Approximately two years separates ANNOVAR from gSearch. Should give you an idea of the speed of development in bioinformatics. They haven’t labored over finding a syntax for everyone to use for more than a decade. I suspect there is a lesson in there somewhere.

gSearch: a fast and flexible general search tool for whole-genome sequencing by Taemin Song, Kyu-Baek Hwang, Michael Hsing, Kyungjoon Lee, Justin Bohn, and Sek Won Kong.

Abstract:

Background: Various processes such as annotation and filtering of variants or comparison of variants in different genomes are required in whole-genome or exome analysis pipelines. However, processing different databases and searching among millions of genomic loci is not trivial.

Results: gSearch compares sequence variants in the Genome Variation Format (GVF) or Variant Call Format (VCF) with a pre-compiled annotation or with variants in other genomes. Its search algorithms are subsequently optimized and implemented in a multi-threaded manner. The proposed method is not a stand-alone annotation tool with its own reference databases. Rather, it is a search utility that readily accepts public or user-prepared reference files in various formats including GVF, Generic Feature Format version 3 (GFF3), Gene Transfer Format (GTF), VCF and Browser Extensible Data (BED) format. Compared to existing tools such as ANNOVAR, gSearch runs more than 10 times faster. For example, it is capable of annotating 52.8 million variants with allele frequencies in 6 min.

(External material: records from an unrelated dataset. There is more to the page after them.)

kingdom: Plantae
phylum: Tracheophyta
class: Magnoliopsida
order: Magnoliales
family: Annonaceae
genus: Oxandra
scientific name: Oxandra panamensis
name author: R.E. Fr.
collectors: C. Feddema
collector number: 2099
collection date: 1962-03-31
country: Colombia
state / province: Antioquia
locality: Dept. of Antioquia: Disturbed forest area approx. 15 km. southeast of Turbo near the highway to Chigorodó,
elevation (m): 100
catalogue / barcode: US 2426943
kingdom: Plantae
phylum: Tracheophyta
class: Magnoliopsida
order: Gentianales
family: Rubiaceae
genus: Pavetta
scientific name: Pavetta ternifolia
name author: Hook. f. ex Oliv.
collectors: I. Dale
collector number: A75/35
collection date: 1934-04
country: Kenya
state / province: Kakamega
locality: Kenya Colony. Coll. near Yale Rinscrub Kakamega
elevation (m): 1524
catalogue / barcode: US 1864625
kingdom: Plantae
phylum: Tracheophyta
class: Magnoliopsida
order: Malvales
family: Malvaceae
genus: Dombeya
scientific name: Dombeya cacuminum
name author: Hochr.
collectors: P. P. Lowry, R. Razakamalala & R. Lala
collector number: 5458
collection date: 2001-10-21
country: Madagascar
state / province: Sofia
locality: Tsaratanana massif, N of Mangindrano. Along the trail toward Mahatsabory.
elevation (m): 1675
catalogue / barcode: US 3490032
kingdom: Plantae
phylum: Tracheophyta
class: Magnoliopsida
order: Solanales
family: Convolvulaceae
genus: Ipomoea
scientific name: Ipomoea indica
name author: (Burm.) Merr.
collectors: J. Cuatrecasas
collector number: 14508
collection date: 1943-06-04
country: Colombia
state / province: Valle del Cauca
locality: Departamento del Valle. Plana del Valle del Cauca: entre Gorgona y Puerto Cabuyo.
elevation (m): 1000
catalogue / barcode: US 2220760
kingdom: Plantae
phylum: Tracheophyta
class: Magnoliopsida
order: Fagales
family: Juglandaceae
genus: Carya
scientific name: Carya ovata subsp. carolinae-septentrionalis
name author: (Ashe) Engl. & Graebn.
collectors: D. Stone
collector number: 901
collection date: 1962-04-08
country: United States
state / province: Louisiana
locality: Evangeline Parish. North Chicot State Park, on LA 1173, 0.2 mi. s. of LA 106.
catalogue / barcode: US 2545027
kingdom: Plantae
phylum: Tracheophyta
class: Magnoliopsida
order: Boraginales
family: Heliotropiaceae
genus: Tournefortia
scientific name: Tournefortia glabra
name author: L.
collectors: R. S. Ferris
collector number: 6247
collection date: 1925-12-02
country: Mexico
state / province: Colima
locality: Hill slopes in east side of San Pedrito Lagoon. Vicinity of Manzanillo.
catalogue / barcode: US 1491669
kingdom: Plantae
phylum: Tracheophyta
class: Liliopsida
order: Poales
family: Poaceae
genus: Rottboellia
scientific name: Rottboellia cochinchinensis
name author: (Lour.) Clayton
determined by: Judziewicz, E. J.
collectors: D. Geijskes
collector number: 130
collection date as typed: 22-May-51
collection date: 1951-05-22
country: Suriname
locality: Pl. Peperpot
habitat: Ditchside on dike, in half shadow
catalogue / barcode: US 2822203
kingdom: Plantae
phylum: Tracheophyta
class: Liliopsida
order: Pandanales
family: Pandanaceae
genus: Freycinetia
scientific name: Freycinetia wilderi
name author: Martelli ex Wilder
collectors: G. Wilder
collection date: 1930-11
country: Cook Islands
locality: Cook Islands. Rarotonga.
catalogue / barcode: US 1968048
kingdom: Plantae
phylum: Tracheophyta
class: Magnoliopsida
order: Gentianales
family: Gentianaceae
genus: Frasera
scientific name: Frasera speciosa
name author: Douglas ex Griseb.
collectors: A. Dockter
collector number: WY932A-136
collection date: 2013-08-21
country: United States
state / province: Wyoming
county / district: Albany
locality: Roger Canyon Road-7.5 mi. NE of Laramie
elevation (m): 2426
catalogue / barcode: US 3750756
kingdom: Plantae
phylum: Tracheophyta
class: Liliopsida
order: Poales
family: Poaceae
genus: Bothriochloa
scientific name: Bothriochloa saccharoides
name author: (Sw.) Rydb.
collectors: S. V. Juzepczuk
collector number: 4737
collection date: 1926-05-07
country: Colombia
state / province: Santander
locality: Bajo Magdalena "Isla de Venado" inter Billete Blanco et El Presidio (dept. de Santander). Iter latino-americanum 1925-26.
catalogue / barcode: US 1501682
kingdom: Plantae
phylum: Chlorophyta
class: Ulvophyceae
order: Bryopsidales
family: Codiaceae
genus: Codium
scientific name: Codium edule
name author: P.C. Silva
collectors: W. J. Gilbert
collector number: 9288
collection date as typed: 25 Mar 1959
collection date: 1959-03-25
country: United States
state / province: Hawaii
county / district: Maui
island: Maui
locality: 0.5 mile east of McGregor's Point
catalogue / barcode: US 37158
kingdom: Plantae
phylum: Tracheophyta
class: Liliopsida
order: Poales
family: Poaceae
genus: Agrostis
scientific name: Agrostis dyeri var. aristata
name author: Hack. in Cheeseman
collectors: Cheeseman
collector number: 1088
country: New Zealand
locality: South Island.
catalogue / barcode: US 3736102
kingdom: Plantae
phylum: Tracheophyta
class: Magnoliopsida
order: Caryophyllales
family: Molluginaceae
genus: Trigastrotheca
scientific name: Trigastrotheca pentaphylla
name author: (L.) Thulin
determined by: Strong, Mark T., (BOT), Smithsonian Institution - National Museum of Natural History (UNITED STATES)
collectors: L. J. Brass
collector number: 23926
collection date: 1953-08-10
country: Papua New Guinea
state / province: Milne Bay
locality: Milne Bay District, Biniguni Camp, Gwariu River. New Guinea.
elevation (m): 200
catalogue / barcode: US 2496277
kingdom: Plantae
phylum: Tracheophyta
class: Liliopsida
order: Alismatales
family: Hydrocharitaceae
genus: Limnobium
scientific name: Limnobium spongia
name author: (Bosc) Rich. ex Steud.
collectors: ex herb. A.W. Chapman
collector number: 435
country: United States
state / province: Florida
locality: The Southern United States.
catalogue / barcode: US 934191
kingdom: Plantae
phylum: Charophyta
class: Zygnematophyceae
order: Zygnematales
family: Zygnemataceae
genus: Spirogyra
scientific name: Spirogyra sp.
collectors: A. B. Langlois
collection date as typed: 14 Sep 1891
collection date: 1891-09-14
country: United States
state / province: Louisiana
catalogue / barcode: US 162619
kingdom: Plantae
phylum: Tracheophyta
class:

Availability: gSearch is available at http://ml.ssu.ac.kr/gSearch. It can be used as an independent search tool or can easily be integrated to existing pipelines through various programming environments such as Perl, Ruby and Python.

As the abstract says: “…searching among millions of genomic loci is not trivial.”

Either for integration with topic map tools in a pipeline or for searching technology, definitely worth a close reading.